Copy out each line of the listing below with "lens line" swapped for "lens entry" and nothing else changed. Leave the pictures out.

■ **RAW DATA**:
⟨

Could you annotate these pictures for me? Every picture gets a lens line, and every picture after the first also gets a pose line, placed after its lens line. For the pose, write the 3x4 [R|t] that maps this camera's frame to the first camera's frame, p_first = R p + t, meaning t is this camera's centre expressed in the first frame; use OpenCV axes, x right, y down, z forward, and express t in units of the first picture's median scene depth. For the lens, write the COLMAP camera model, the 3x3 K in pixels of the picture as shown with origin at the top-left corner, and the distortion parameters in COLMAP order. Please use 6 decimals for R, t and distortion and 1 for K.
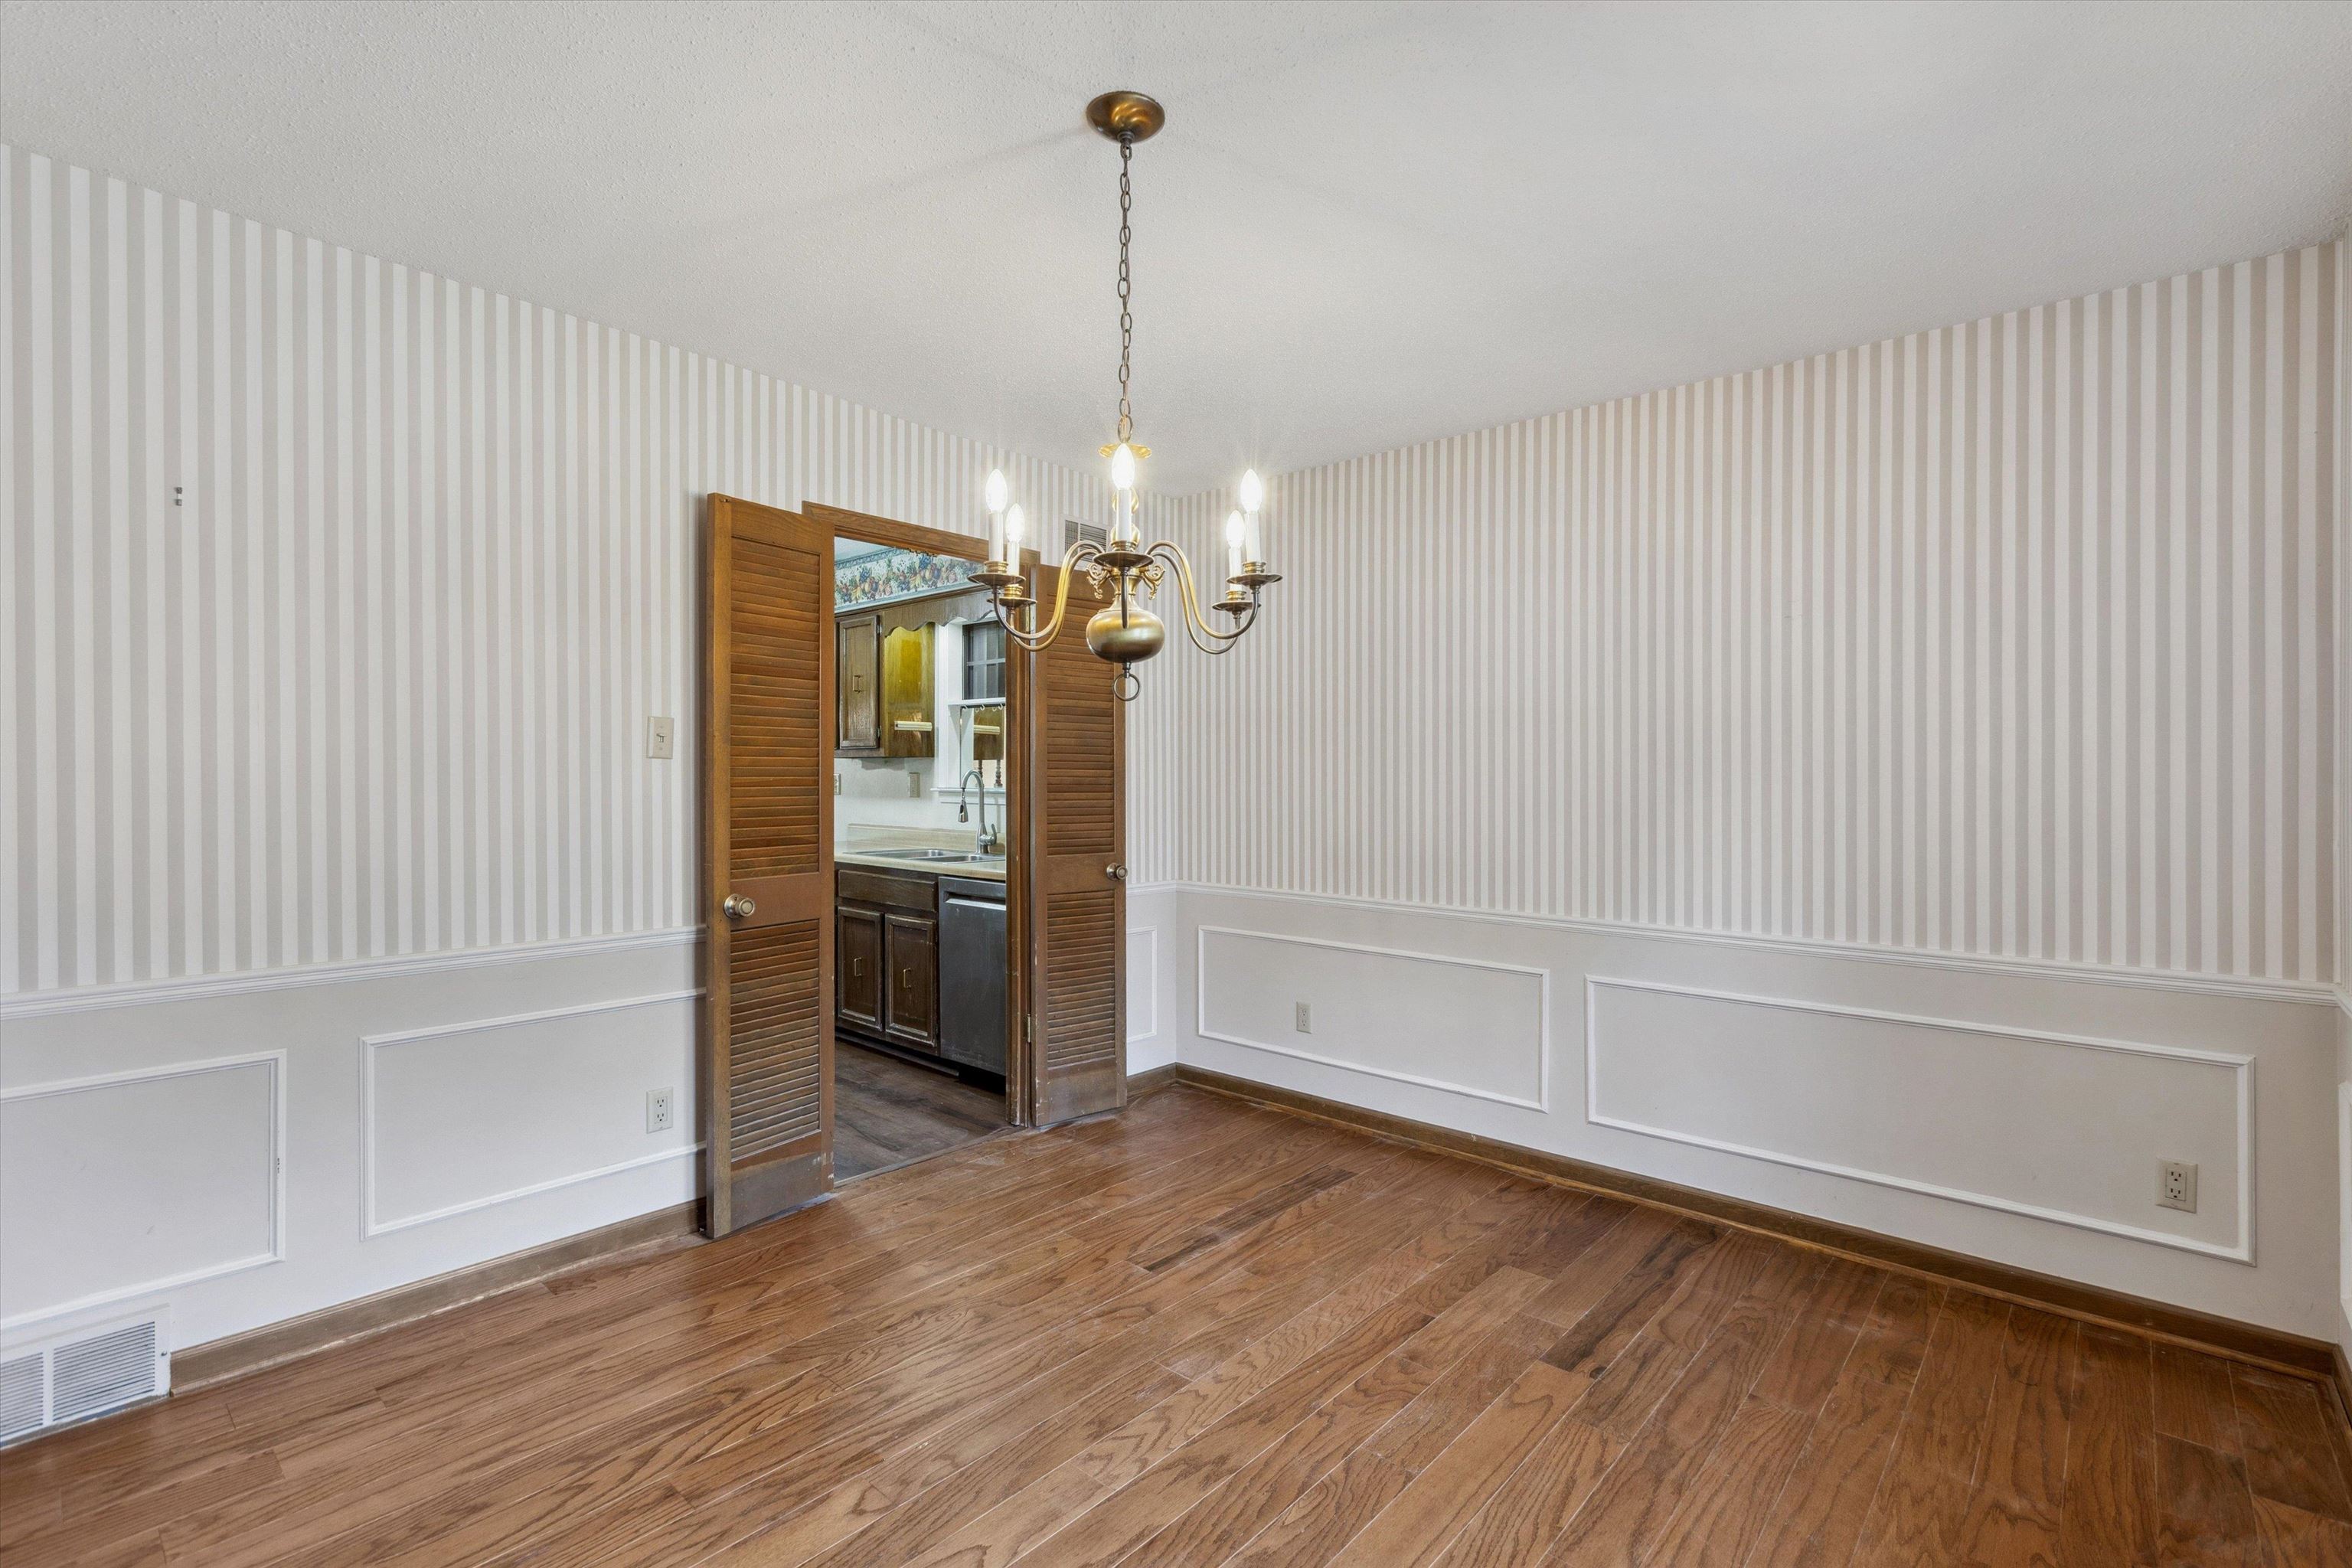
lens RADIAL K [[1062.4, 0, 1177.4], [0, 1062.4, 779.3], [0, 0, 1]] dist [0.001095, 0.000014]
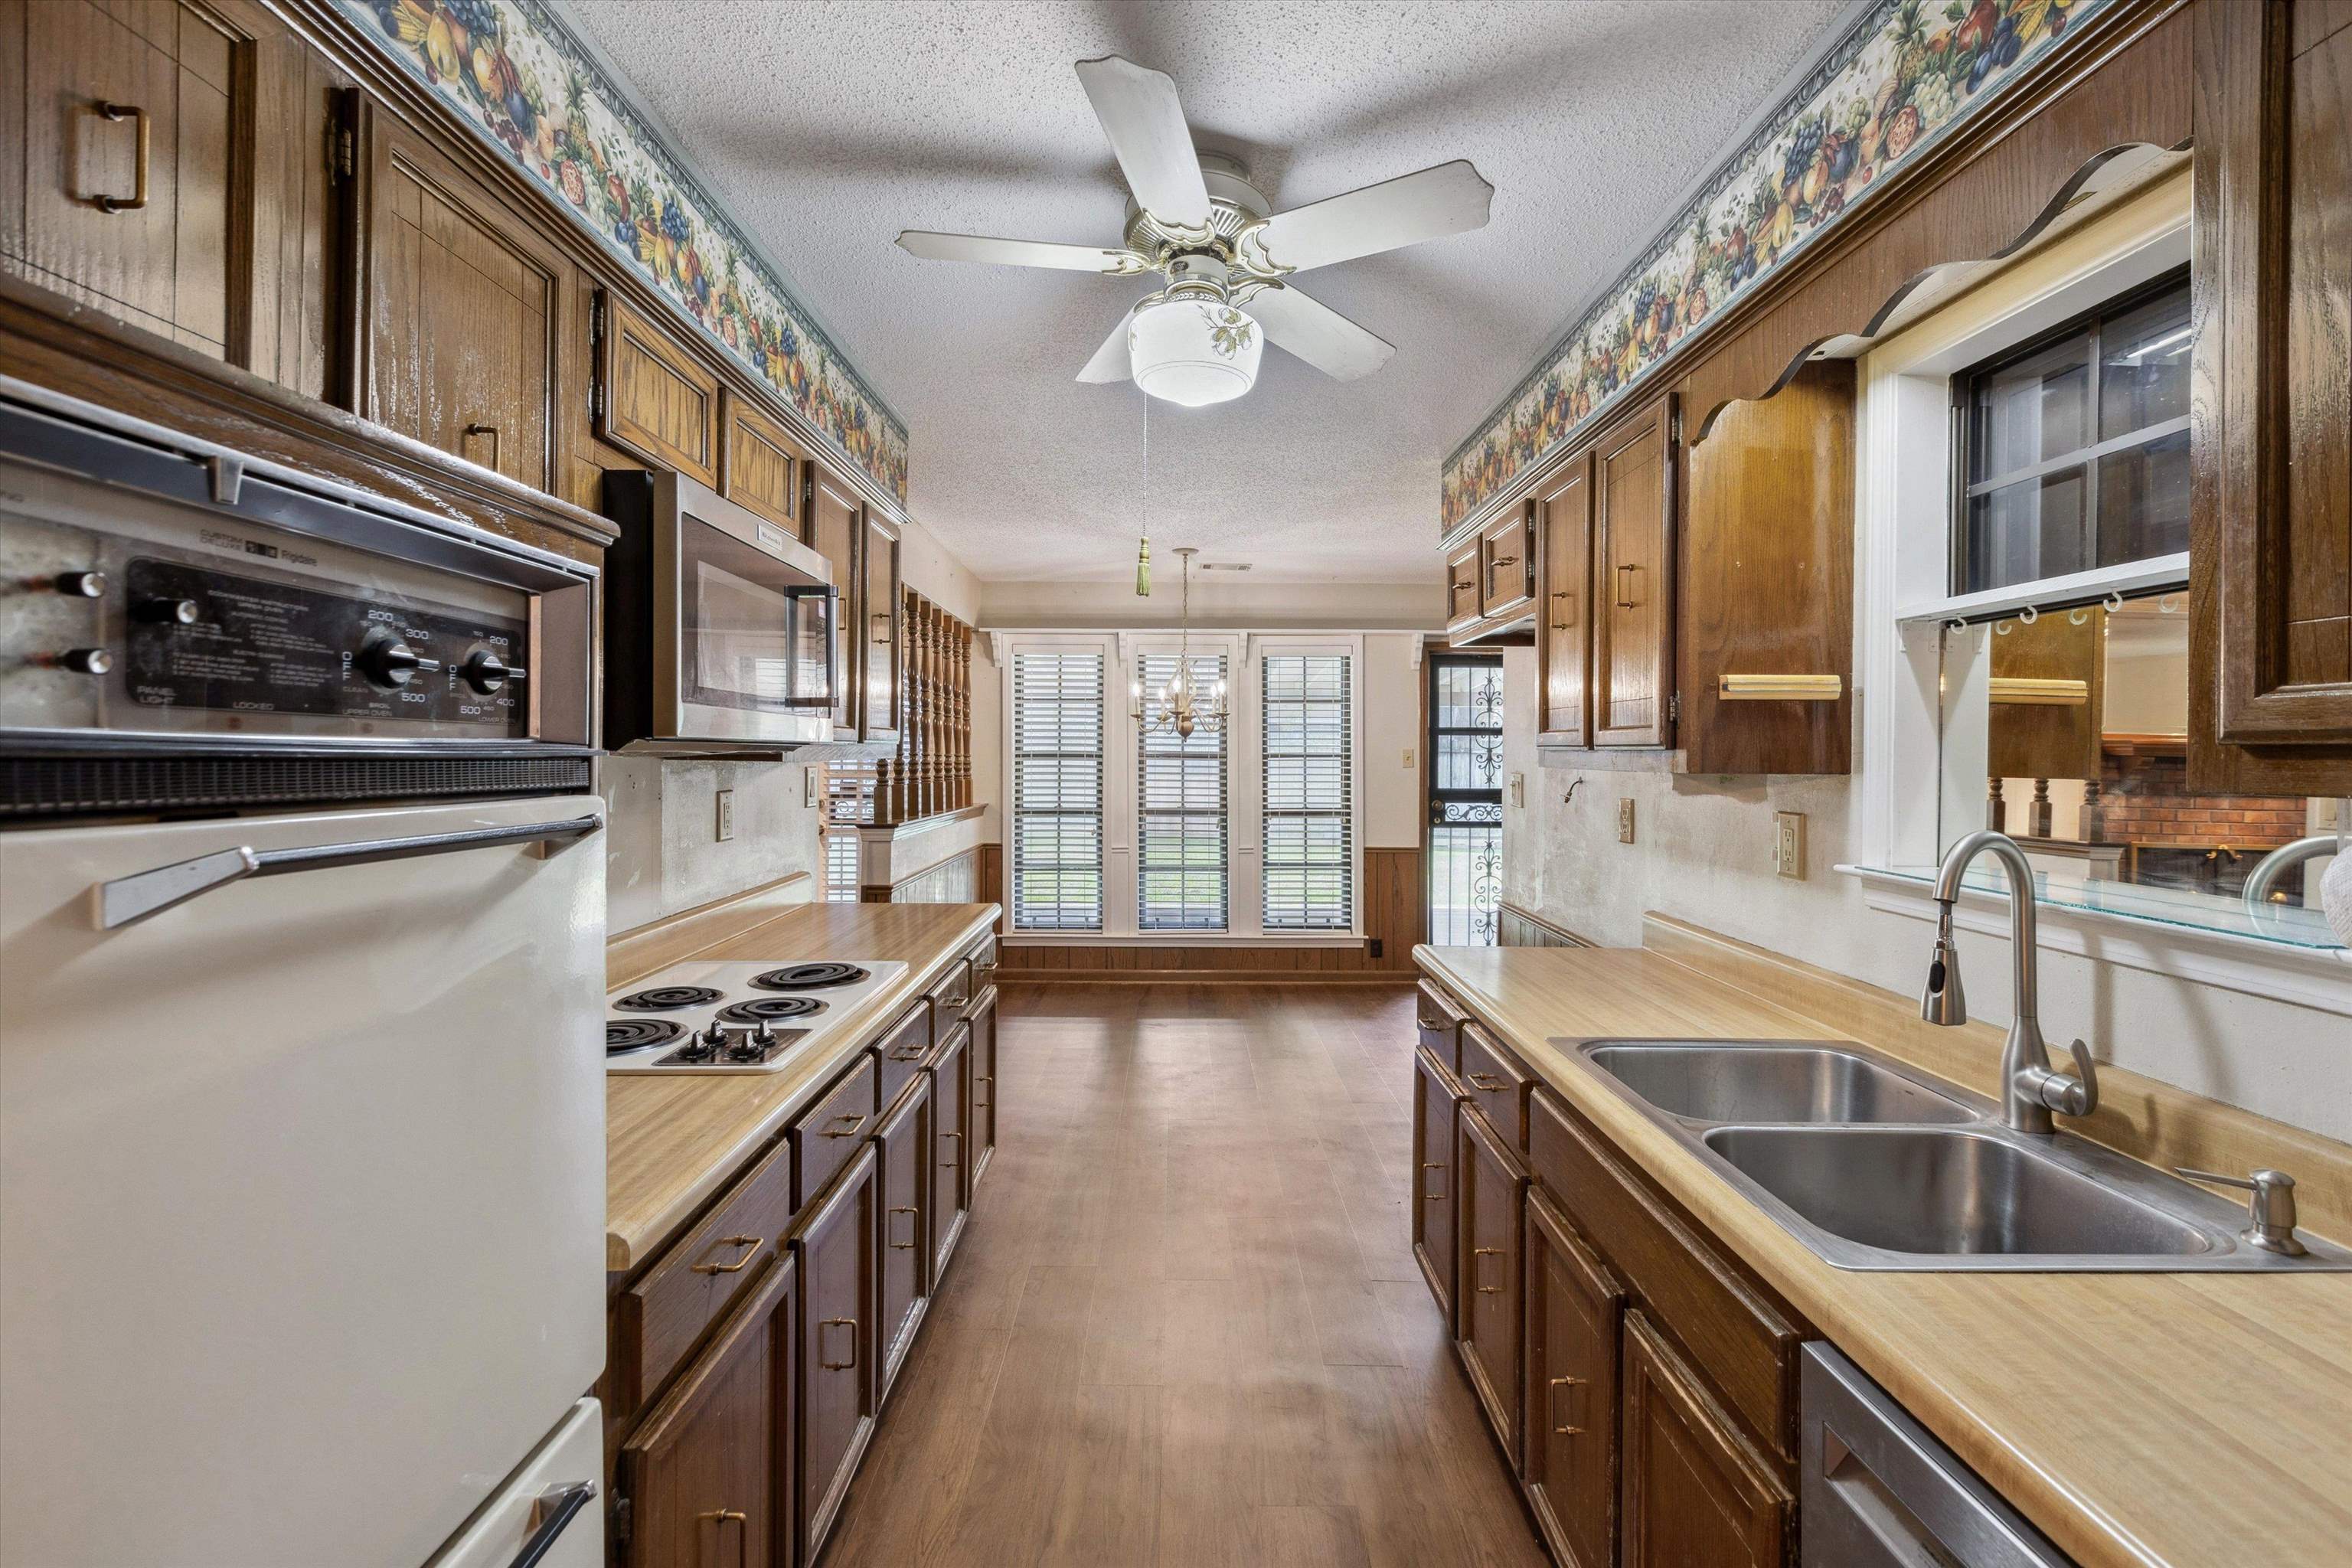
lens RADIAL K [[1062.4, 0, 1185.5], [0, 1062.4, 769.0], [0, 0, 1]] dist [0.001095, 0.000014]
pose [[0.674374, 0.005141, -0.738372, -0.119197], [-0.005492, 0.999983, 0.001947, -0.022145], [0.738370, 0.002742, 0.674391, 0.607769]]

⟩

■ **RESPONSE BOX**:
Could you annotate these pictures for me? Every picture gets a lens entry, and every picture after the first also gets a pose line, placed after its lens entry. For the pose, write the 3x4 [R|t] that maps this camera's frame to the first camera's frame, p_first = R p + t, meaning t is this camera's centre expressed in the first frame; use OpenCV axes, x right, y down, z forward, and express t in units of the first picture's median scene depth. For the lens, write the COLMAP camera model, the 3x3 K in pixels of the picture as shown with origin at the top-left corner, and the distortion parameters in COLMAP order. Please use 6 decimals for R, t and distortion and 1 for K.
lens RADIAL K [[1062.4, 0, 1177.4], [0, 1062.4, 779.3], [0, 0, 1]] dist [0.001095, 0.000014]
lens RADIAL K [[1062.4, 0, 1185.5], [0, 1062.4, 769.0], [0, 0, 1]] dist [0.001095, 0.000014]
pose [[0.674374, 0.005141, -0.738372, -0.119197], [-0.005492, 0.999983, 0.001947, -0.022145], [0.738370, 0.002742, 0.674391, 0.607769]]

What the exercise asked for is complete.